Aim of the exercise
How many lines in the entries below include the string "الحوار"? Answer with the number only.

(Dataset entries)
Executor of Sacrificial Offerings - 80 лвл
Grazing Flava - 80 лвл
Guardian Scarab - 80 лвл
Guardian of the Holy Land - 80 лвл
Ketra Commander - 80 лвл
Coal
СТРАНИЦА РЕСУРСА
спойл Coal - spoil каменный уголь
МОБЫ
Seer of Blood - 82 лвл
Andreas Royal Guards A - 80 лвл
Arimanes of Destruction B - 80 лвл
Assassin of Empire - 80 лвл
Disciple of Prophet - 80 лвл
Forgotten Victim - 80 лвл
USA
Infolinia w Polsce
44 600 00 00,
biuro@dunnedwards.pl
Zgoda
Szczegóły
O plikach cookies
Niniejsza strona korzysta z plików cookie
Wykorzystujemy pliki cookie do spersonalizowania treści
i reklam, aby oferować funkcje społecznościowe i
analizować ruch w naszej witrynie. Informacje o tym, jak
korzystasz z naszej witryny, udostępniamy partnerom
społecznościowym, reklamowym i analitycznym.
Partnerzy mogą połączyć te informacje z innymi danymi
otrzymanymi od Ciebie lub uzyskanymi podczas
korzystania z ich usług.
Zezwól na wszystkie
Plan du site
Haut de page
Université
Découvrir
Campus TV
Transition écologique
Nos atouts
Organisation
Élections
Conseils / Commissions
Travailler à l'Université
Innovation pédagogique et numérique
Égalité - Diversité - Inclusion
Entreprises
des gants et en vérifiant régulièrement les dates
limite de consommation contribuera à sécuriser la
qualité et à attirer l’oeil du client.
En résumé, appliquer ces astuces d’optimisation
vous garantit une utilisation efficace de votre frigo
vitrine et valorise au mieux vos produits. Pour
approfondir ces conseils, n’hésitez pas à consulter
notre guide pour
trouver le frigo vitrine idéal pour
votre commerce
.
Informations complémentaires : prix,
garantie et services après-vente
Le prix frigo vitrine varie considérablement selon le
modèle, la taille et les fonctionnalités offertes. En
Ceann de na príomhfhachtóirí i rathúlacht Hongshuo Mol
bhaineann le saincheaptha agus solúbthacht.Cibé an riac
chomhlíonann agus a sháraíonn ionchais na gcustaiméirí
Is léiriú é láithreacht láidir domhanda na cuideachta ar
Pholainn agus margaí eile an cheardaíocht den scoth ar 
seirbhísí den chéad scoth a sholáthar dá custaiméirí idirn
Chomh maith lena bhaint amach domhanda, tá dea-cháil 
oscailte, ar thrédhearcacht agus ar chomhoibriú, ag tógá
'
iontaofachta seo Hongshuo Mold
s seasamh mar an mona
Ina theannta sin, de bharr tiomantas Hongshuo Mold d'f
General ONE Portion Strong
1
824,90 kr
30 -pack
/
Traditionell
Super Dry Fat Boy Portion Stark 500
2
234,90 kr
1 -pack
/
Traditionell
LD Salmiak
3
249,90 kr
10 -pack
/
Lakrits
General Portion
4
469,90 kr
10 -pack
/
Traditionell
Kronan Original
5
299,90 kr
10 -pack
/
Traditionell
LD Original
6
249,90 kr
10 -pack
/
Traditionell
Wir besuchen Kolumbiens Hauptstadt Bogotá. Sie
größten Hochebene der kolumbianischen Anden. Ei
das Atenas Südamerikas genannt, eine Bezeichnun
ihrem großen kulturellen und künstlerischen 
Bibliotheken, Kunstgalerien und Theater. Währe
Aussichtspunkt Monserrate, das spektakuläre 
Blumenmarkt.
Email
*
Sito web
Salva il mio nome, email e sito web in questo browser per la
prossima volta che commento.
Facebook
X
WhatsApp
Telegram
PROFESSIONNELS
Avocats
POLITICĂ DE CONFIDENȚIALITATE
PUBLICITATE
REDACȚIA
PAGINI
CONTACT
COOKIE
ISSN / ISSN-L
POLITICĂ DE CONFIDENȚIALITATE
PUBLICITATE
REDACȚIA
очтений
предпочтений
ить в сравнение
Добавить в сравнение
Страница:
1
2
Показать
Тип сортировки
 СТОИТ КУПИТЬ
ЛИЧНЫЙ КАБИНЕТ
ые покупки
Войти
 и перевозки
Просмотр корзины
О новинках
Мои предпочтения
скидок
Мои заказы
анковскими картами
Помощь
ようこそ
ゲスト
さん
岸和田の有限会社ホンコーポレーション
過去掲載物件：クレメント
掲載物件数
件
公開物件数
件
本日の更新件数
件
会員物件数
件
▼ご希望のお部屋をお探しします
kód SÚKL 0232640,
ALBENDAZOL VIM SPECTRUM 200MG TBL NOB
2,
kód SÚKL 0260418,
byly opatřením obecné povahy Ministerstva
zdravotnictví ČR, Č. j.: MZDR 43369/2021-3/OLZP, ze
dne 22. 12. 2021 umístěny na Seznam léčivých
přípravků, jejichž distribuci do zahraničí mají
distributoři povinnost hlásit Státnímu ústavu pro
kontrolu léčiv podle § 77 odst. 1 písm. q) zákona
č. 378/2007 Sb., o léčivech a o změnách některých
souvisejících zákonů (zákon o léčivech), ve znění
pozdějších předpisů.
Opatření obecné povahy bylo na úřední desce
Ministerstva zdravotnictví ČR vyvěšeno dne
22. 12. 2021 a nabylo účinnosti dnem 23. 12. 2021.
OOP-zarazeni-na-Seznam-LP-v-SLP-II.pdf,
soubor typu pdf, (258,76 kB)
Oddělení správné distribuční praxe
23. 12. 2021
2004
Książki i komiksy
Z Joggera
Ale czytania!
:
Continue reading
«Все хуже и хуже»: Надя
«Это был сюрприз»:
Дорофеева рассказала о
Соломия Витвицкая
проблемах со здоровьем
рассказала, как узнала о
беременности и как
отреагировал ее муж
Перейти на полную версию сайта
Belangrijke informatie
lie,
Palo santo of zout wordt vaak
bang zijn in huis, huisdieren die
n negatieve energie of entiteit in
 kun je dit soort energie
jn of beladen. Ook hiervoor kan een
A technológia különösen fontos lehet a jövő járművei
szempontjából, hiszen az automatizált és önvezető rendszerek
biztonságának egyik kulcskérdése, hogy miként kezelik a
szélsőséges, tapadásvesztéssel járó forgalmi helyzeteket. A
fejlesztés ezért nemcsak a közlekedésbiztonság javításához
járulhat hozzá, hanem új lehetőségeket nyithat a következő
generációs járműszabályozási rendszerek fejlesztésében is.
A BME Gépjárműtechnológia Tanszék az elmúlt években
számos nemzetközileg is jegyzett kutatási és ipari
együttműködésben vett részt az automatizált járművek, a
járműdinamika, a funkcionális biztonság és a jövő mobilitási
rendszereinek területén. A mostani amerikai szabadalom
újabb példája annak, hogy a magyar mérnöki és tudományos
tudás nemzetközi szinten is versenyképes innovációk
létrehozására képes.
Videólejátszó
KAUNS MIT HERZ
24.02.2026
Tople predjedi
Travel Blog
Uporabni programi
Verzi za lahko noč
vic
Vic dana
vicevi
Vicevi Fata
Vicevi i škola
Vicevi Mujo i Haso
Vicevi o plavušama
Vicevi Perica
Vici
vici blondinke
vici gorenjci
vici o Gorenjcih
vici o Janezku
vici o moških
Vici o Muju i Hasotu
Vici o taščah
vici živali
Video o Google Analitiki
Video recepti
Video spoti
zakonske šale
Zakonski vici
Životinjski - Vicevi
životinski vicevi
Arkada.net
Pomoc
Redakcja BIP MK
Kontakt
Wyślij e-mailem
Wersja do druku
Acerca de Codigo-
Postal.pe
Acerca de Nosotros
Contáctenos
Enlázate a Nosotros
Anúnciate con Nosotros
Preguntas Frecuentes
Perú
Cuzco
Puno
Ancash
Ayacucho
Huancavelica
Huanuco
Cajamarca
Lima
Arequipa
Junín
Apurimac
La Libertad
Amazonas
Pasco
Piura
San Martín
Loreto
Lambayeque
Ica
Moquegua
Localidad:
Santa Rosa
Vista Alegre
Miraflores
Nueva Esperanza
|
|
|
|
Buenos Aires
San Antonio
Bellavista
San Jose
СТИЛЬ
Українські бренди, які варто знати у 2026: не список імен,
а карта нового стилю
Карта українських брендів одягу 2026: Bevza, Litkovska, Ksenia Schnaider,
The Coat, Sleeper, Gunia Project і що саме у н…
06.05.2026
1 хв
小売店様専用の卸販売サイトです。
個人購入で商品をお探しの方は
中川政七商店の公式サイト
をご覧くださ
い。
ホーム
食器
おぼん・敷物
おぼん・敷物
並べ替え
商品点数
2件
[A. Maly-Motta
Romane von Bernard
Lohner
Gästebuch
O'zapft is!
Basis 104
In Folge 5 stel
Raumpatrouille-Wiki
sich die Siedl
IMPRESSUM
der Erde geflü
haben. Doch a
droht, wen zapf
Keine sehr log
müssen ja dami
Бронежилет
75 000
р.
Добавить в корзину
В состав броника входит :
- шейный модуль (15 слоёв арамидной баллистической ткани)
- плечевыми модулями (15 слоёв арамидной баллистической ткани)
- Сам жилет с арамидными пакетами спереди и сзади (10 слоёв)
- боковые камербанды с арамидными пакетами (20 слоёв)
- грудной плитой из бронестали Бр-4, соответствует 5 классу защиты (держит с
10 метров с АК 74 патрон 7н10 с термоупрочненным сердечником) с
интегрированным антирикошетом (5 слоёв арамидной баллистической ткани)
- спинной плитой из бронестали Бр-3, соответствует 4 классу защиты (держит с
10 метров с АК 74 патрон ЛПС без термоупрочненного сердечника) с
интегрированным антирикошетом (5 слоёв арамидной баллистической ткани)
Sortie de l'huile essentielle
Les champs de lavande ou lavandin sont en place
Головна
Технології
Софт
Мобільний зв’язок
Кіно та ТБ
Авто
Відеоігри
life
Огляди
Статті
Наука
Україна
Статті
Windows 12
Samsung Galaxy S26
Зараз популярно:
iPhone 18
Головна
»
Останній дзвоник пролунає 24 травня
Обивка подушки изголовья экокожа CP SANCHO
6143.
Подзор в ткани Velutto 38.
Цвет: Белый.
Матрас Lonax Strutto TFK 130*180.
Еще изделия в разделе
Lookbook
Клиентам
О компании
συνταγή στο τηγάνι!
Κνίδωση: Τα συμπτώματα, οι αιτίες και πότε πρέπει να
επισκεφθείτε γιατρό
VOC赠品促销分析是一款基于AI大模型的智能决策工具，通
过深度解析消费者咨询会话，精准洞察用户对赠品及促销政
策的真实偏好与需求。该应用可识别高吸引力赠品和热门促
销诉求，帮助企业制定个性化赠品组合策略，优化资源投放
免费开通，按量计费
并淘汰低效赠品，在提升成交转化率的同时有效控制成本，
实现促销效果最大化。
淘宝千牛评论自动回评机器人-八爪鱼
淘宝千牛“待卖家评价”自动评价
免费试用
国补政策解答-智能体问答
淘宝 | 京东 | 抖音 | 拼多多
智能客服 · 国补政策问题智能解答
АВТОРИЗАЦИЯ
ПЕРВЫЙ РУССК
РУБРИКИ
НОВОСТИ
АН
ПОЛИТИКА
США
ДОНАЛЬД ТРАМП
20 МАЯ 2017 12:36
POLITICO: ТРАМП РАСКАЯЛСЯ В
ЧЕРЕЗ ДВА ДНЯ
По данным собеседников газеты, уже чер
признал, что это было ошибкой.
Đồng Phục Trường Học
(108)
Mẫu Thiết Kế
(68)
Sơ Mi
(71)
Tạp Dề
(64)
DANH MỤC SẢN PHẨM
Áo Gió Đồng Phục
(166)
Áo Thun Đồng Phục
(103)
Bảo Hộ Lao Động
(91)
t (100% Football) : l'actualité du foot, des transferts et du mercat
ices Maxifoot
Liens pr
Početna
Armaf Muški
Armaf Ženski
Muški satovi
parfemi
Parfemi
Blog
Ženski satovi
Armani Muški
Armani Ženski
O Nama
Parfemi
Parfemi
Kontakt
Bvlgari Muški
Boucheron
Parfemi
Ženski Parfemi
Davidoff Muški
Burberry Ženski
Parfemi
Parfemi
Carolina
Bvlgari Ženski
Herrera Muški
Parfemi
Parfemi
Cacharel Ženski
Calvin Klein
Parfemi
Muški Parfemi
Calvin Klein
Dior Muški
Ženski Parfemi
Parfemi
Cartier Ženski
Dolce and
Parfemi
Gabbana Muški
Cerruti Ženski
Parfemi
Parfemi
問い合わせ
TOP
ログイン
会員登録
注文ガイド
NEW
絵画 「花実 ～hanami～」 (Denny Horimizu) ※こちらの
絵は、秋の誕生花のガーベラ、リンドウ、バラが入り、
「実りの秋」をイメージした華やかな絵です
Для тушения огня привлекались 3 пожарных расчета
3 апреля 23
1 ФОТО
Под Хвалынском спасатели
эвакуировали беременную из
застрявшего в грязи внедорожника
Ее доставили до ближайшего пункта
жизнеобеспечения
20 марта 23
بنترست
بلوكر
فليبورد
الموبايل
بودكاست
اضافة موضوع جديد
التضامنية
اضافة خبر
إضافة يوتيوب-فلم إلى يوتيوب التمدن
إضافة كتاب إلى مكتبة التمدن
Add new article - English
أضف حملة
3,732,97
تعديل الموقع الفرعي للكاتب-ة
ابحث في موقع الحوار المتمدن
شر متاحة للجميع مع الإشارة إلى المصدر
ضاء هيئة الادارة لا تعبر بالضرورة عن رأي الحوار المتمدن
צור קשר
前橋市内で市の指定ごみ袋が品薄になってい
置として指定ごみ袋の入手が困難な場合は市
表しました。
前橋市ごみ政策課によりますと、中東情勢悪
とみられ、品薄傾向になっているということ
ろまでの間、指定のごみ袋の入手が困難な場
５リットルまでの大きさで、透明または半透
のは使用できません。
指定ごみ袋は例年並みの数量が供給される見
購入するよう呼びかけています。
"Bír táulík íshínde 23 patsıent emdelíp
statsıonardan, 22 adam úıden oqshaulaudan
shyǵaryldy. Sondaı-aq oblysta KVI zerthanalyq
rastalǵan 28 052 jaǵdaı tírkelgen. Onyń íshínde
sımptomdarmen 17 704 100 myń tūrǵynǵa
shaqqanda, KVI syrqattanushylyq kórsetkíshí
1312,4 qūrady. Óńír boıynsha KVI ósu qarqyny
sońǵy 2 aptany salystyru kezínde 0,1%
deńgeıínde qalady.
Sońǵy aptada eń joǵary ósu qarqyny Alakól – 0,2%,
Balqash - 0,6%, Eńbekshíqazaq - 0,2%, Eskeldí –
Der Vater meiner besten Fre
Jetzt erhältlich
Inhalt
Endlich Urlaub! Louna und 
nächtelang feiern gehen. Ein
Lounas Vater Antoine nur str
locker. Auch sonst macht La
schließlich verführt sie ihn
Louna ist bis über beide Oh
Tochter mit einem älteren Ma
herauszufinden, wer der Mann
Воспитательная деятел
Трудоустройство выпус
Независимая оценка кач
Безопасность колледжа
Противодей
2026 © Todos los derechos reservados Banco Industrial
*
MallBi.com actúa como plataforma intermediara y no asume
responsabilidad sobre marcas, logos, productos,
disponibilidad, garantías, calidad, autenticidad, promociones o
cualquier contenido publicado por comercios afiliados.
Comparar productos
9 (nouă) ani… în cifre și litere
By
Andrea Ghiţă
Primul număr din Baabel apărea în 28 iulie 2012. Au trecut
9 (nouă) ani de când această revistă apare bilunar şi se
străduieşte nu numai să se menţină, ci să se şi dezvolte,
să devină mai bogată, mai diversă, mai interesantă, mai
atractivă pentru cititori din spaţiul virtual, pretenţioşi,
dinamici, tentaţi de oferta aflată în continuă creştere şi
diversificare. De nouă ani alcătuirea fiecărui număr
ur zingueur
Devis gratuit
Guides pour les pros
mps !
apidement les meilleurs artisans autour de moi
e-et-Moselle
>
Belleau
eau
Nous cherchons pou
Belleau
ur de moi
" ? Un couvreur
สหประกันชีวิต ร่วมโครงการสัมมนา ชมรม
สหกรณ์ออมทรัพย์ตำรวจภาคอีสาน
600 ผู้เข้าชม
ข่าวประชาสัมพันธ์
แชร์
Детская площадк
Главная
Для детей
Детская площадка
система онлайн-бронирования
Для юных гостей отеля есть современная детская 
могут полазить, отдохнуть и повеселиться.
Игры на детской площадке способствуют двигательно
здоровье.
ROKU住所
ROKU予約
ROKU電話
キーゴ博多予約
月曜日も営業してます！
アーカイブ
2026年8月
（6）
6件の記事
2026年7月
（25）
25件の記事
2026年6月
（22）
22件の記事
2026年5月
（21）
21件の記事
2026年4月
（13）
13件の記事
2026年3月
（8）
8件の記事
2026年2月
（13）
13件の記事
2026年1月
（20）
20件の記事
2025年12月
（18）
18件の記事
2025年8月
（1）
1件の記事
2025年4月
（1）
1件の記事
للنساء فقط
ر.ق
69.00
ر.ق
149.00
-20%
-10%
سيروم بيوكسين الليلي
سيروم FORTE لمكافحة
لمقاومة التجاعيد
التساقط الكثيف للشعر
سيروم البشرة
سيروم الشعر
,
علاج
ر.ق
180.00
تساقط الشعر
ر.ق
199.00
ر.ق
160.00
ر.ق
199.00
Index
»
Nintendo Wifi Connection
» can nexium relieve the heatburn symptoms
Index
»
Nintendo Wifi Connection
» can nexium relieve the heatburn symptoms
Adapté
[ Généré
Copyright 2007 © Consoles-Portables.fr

Answer to the problem
2